Activity
A picture-free, exact reproduction of the listing that follows is required.

Data records

+++

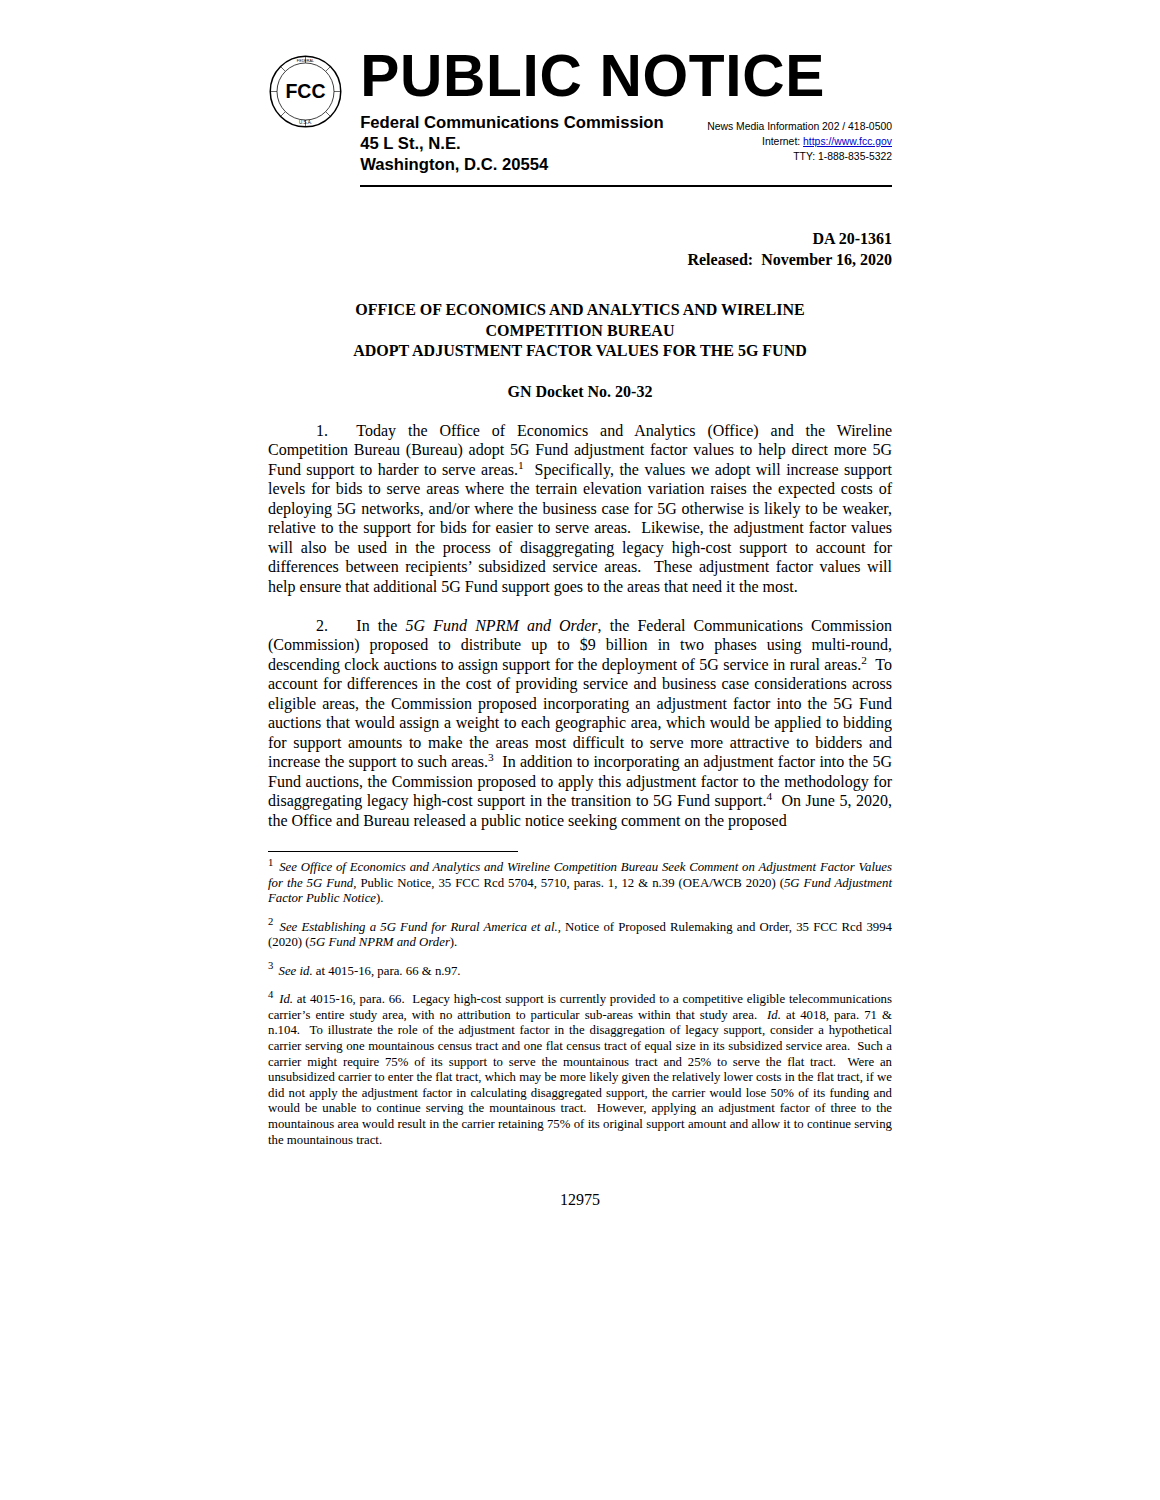FCC U.S.A. FEDERAL
PUBLIC NOTICE
Federal Communications Commission
45 L St., N.E.
Washington, D.C. 20554
News Media Information 202 / 418-0500
Internet: https://www.fcc.gov
TTY: 1-888-835-5322
DA 20-1361
Released: November 16, 2020
Office of Economics and Analytics and Wireline Competition Bureau
Adopt Adjustment Factor Values for the 5G Fund
GN Docket No. 20-32
1. Today the Office of Economics and Analytics (Office) and the Wireline Competition Bureau (Bureau) adopt 5G Fund adjustment factor values to help direct more 5G Fund support to harder to serve areas.1 Specifically, the values we adopt will increase support levels for bids to serve areas where the terrain elevation variation raises the expected costs of deploying 5G networks, and/or where the business case for 5G otherwise is likely to be weaker, relative to the support for bids for easier to serve areas. Likewise, the adjustment factor values will also be used in the process of disaggregating legacy high-cost support to account for differences between recipients’ subsidized service areas. These adjustment factor values will help ensure that additional 5G Fund support goes to the areas that need it the most.
2. In the 5G Fund NPRM and Order, the Federal Communications Commission (Commission) proposed to distribute up to $9 billion in two phases using multi-round, descending clock auctions to assign support for the deployment of 5G service in rural areas.2 To account for differences in the cost of providing service and business case considerations across eligible areas, the Commission proposed incorporating an adjustment factor into the 5G Fund auctions that would assign a weight to each geographic area, which would be applied to bidding for support amounts to make the areas most difficult to serve more attractive to bidders and increase the support to such areas.3 In addition to incorporating an adjustment factor into the 5G Fund auctions, the Commission proposed to apply this adjustment factor to the methodology for disaggregating legacy high-cost support in the transition to 5G Fund support.4 On June 5, 2020, the Office and Bureau released a public notice seeking comment on the proposed
1 See Office of Economics and Analytics and Wireline Competition Bureau Seek Comment on Adjustment Factor Values for the 5G Fund, Public Notice, 35 FCC Rcd 5704, 5710, paras. 1, 12 & n.39 (OEA/WCB 2020) (5G Fund Adjustment Factor Public Notice).
2 See Establishing a 5G Fund for Rural America et al., Notice of Proposed Rulemaking and Order, 35 FCC Rcd 3994 (2020) (5G Fund NPRM and Order).
3 See id. at 4015-16, para. 66 & n.97.
4 Id. at 4015-16, para. 66. Legacy high-cost support is currently provided to a competitive eligible telecommunications carrier’s entire study area, with no attribution to particular sub-areas within that study area. Id. at 4018, para. 71 & n.104. To illustrate the role of the adjustment factor in the disaggregation of legacy support, consider a hypothetical carrier serving one mountainous census tract and one flat census tract of equal size in its subsidized service area. Such a carrier might require 75% of its support to serve the mountainous tract and 25% to serve the flat tract. Were an unsubsidized carrier to enter the flat tract, which may be more likely given the relatively lower costs in the flat tract, if we did not apply the adjustment factor in calculating disaggregated support, the carrier would lose 50% of its funding and would be unable to continue serving the mountainous tract. However, applying an adjustment factor of three to the mountainous area would result in the carrier retaining 75% of its original support amount and allow it to continue serving the mountainous tract.
12975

+++

Output for this exercise
FCC U.S.A. FEDERAL
PUBLIC NOTICE
Federal Communications Commission
45 L St., N.E.
Washington, D.C. 20554
News Media Information 202 / 418-0500
Internet: https://www.fcc.gov
TTY: 1-888-835-5322
DA 20-1361
Released: November 16, 2020
Office of Economics and Analytics and Wireline Competition Bureau
Adopt Adjustment Factor Values for the 5G Fund
GN Docket No. 20-32
1. Today the Office of Economics and Analytics (Office) and the Wireline Competition Bureau (Bureau) adopt 5G Fund adjustment factor values to help direct more 5G Fund support to harder to serve areas.1 Specifically, the values we adopt will increase support levels for bids to serve areas where the terrain elevation variation raises the expected costs of deploying 5G networks, and/or where the business case for 5G otherwise is likely to be weaker, relative to the support for bids for easier to serve areas. Likewise, the adjustment factor values will also be used in the process of disaggregating legacy high-cost support to account for differences between recipients’ subsidized service areas. These adjustment factor values will help ensure that additional 5G Fund support goes to the areas that need it the most.
2. In the 5G Fund NPRM and Order, the Federal Communications Commission (Commission) proposed to distribute up to $9 billion in two phases using multi-round, descending clock auctions to assign support for the deployment of 5G service in rural areas.2 To account for differences in the cost of providing service and business case considerations across eligible areas, the Commission proposed incorporating an adjustment factor into the 5G Fund auctions that would assign a weight to each geographic area, which would be applied to bidding for support amounts to make the areas most difficult to serve more attractive to bidders and increase the support to such areas.3 In addition to incorporating an adjustment factor into the 5G Fund auctions, the Commission proposed to apply this adjustment factor to the methodology for disaggregating legacy high-cost support in the transition to 5G Fund support.4 On June 5, 2020, the Office and Bureau released a public notice seeking comment on the proposed
1 See Office of Economics and Analytics and Wireline Competition Bureau Seek Comment on Adjustment Factor Values for the 5G Fund, Public Notice, 35 FCC Rcd 5704, 5710, paras. 1, 12 & n.39 (OEA/WCB 2020) (5G Fund Adjustment Factor Public Notice).
2 See Establishing a 5G Fund for Rural America et al., Notice of Proposed Rulemaking and Order, 35 FCC Rcd 3994 (2020) (5G Fund NPRM and Order).
3 See id. at 4015-16, para. 66 & n.97.
4 Id. at 4015-16, para. 66. Legacy high-cost support is currently provided to a competitive eligible telecommunications carrier’s entire study area, with no attribution to particular sub-areas within that study area. Id. at 4018, para. 71 & n.104. To illustrate the role of the adjustment factor in the disaggregation of legacy support, consider a hypothetical carrier serving one mountainous census tract and one flat census tract of equal size in its subsidized service area. Such a carrier might require 75% of its support to serve the mountainous tract and 25% to serve the flat tract. Were an unsubsidized carrier to enter the flat tract, which may be more likely given the relatively lower costs in the flat tract, if we did not apply the adjustment factor in calculating disaggregated support, the carrier would lose 50% of its funding and would be unable to continue serving the mountainous tract. However, applying an adjustment factor of three to the mountainous area would result in the carrier retaining 75% of its original support amount and allow it to continue serving the mountainous tract.
12975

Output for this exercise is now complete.